Intervention de Josiane Mathon-Poinat

Réunion du 9 février 2011 à 21h45
Immigration intégration et nationalité — Article 41

Photo de Josiane Mathon-PoinatJosiane Mathon-Poinat :

Cet article porte le délai de rétention de trente-deux à quarante-cinq jours. La rétention administrative n’est pourtant qu’une mesure de privation de liberté pour le temps strictement nécessaire à l’éloignement de l’étranger, mais l’allongement proposé témoigne d’un changement de sa nature : elle devient une véritable mesure punitive.

Comme l’a dit mon collègue Jacques Mézard, l’examen des statistiques montre que la majorité des étrangers sont reconduits dans les dix premiers jours. Les chiffres ne permettent donc pas de justifier l’allongement du délai de rétention.
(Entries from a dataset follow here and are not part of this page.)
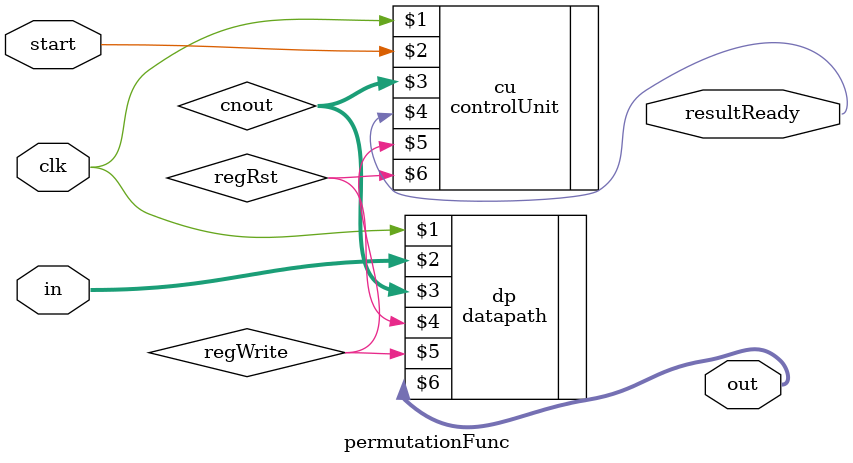
<source format=v>
`include "datapath.v"
`include "controlUnit.v"
module permutationFunc(input clk, start, input[1599:0] in, output[1599:0] out, output resultReady);
	wire cntDone;
	wire regWrite, regRst;
	wire[5:0] cnout;
	datapath dp(clk, in, cnout, regRst, regWrite, out);
	controlUnit cu(clk, start, cnout, resultReady, regWrite, regRst);
endmodule
</source>
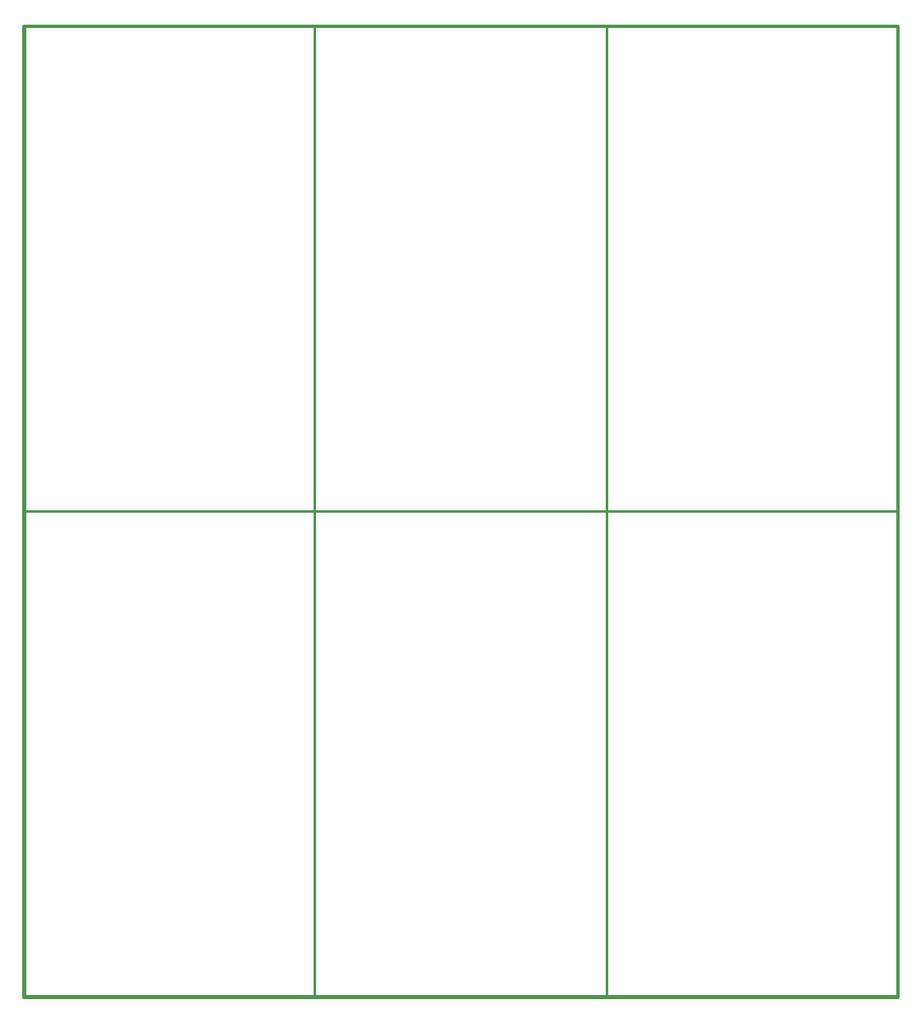
<source format=gko>
G04*
G04 #@! TF.GenerationSoftware,Altium Limited,Altium Designer,20.1.11 (218)*
G04*
G04 Layer_Color=16711935*
%FSLAX25Y25*%
%MOIN*%
G70*
G04*
G04 #@! TF.SameCoordinates,9421AAF7-A1CE-47F4-AB83-8062CB6876A7*
G04*
G04*
G04 #@! TF.FilePolarity,Positive*
G04*
G01*
G75*
%ADD19C,0.01000*%
D19*
X560700Y102500D02*
X560800Y102600D01*
Y494900D01*
X207600Y102500D02*
X560700D01*
X207600Y495200D02*
X207600Y102500D01*
X207600Y495200D02*
X560500D01*
X560800Y494900D01*
X443261Y102500D02*
X443261Y495200D01*
X325100D02*
X325100Y102500D01*
X207600Y298800D02*
X560800Y298800D01*
X207000Y298850D02*
X325110D01*
Y102000D02*
Y298850D01*
X207000Y102000D02*
X325110D01*
X207000D02*
Y298850D01*
X325110D02*
X443221D01*
Y102000D02*
Y298850D01*
X325110Y102000D02*
X443221D01*
X325110D02*
Y298850D01*
X443221D02*
X561331D01*
Y102000D02*
Y298850D01*
X443221Y102000D02*
X561331D01*
X443221D02*
Y298850D01*
X207000Y495701D02*
X325110D01*
Y298850D02*
Y495701D01*
X207000Y298850D02*
X325110D01*
X207000D02*
Y495701D01*
X325110D02*
X443221D01*
Y298850D02*
Y495701D01*
X325110Y298850D02*
X443221D01*
X325110D02*
Y495701D01*
X443221D02*
X561331D01*
Y298850D02*
Y495701D01*
X443221Y298850D02*
X561331D01*
X443221D02*
Y495701D01*
M02*

</source>
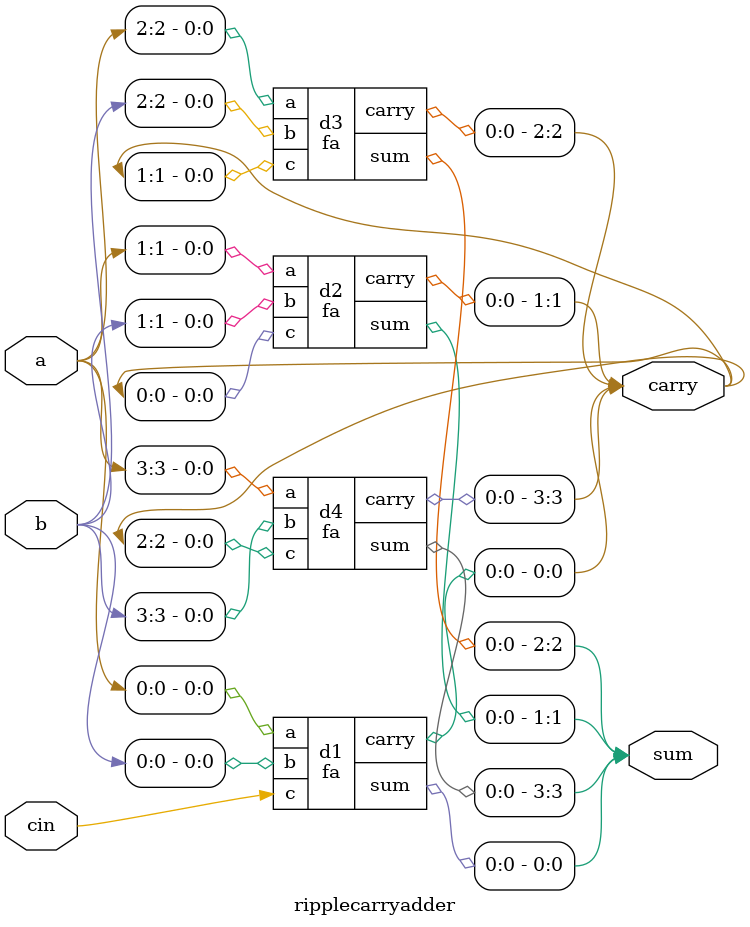
<source format=sv>
module fa(a,b,c,sum,carry);
  input a,b,c;
  output reg sum,carry;
  always @(*) begin
    sum=a^b^c;
    carry=(a&b)|(b&c)|(c&a);
  end
endmodule
module ripplecarryadder(a,b,cin, sum,carry);
  input [3:0]a,b;
  input cin;
  output reg [3:0]sum,carry;
  fa d1(a[0],b[0],cin,sum[0],carry[0]);
  fa d2(a[1],b[1],carry[0],sum[1],carry[1]);
  fa d3(a[2],b[2],carry[1],sum[2],carry[2]);
  fa d4(a[3],b[3],carry[2],sum[3],carry[3]);
endmodule 

</source>
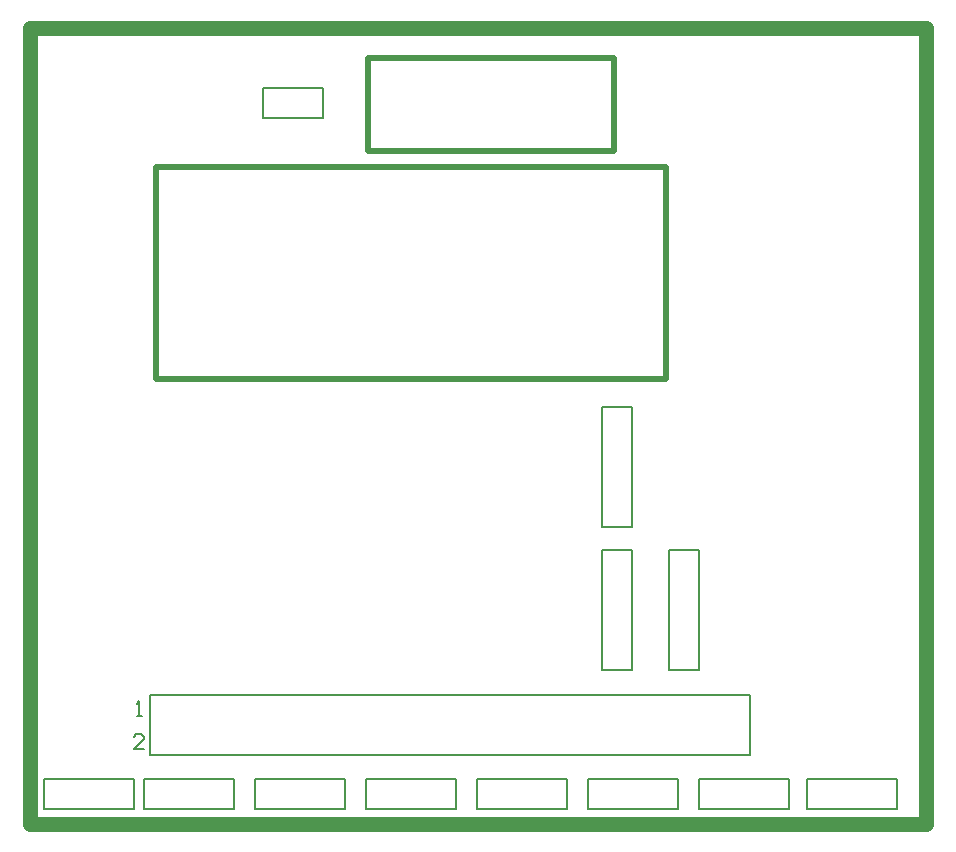
<source format=gto>
G04 Layer_Color=65535*
%FSLAX43Y43*%
%MOMM*%
G71*
G01*
G75*
%ADD11C,0.500*%
%ADD13C,1.270*%
%ADD20C,0.200*%
%ADD21C,0.203*%
D11*
X65151Y87122D02*
Y105029D01*
X108331D01*
Y87122D02*
Y105029D01*
X65151Y87122D02*
X108331D01*
X83058Y106426D02*
X103886D01*
X83058D02*
Y114300D01*
X103886D01*
Y106426D02*
Y114300D01*
D13*
X54483Y49403D02*
Y116840D01*
Y49403D02*
X130302D01*
Y116840D01*
X54483D02*
X130302D01*
D20*
X108585Y62484D02*
X111125D01*
X108585D02*
Y72644D01*
X111125Y62484D02*
Y72644D01*
X108585D02*
X111125D01*
X102870Y74549D02*
X105410D01*
X102870D02*
Y84709D01*
X105410Y74549D02*
Y84709D01*
X102870D02*
X105410D01*
X73533Y50673D02*
Y53213D01*
X81153D01*
Y50673D02*
Y53213D01*
X73533Y50673D02*
X81153D01*
X102870Y62484D02*
X105410D01*
X102870D02*
Y72644D01*
X105410Y62484D02*
Y72644D01*
X102870D02*
X105410D01*
X111125Y50673D02*
Y53213D01*
X118745D01*
Y50673D02*
Y53213D01*
X111125Y50673D02*
X118745D01*
X101727D02*
Y53213D01*
X109347D01*
Y50673D02*
Y53213D01*
X101727Y50673D02*
X109347D01*
X92329D02*
Y53213D01*
X99949D01*
Y50673D02*
Y53213D01*
X92329Y50673D02*
X99949D01*
X82931D02*
Y53213D01*
X90551D01*
Y50673D02*
Y53213D01*
X82931Y50673D02*
X90551D01*
X64135D02*
Y53213D01*
X71755D01*
Y50673D02*
Y53213D01*
X64135Y50673D02*
X71755D01*
X120269D02*
X127889D01*
Y53213D01*
X120269D02*
X127889D01*
X120269Y50673D02*
Y53213D01*
X74168Y109220D02*
Y111760D01*
X79248D01*
Y109220D02*
Y111760D01*
X74168Y109220D02*
X79248D01*
X115443Y55245D02*
Y60325D01*
X64643Y55245D02*
Y60325D01*
X115443D01*
X64643Y55245D02*
X115443D01*
X55626Y50673D02*
Y53213D01*
X63246D01*
Y50673D02*
Y53213D01*
X55626Y50673D02*
X63246D01*
D21*
X64092Y55753D02*
X63246D01*
X64092Y56599D01*
Y56811D01*
X63881Y57023D01*
X63458D01*
X63246Y56811D01*
X63500Y58547D02*
X63923D01*
X63712D01*
Y59817D01*
X63500Y59605D01*
M02*

</source>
L’argument de la transposition de la directive Retour invoqué par le Gouvernement à maintes reprises est, lui aussi, peu crédible. En effet, la directive dispose que la rétention doit être le dernier recours possible en vue de garantir l’éloignement. En outre, elle n’impose aucunement aux États membres d’augmenter la durée de rétention.

Quant à l’argument relatif au temps nécessaire à l’obtention d’un certain nombre de laissez-passer consulaires, je ferai observer que, si ces documents sont certes nécessaires à l’expulsion de l’étranger, le Comité interministériel de contrôle de l’immigration nous apprend que, de janvier à septembre 2009, ils n’ont été délivrés en dehors des délais de rétention que dans 2, 9 % des cas.

L’augmentation de la durée maximale de rétention est dangereuse et ne tient guère compte, d’ailleurs, de l’avis de la Commission nationale consultative des droits de l’homme, qui s’inquiète, à juste titre, de la banalisation de la privation de liberté.

Dans ces conditions, cette mesure risque fort d’entraîner une multiplication des tensions, des violences et des actes de désespoir que l’on peut malheureusement déjà constater.

Cet article aura pour seul effet de porter atteinte aux droits fondamentaux des migrants. Il privilégie définitivement et de façon disproportionnée la détention des étrangers comme mode routinier de contrôle des personnes devant être éloignées du territoire et opère une confusion dangereuse entre rétention administrative et surveillance des personnes, ce qui ouvre la voie à des amalgames menant à la criminalisation des étrangers en situation irrégulière.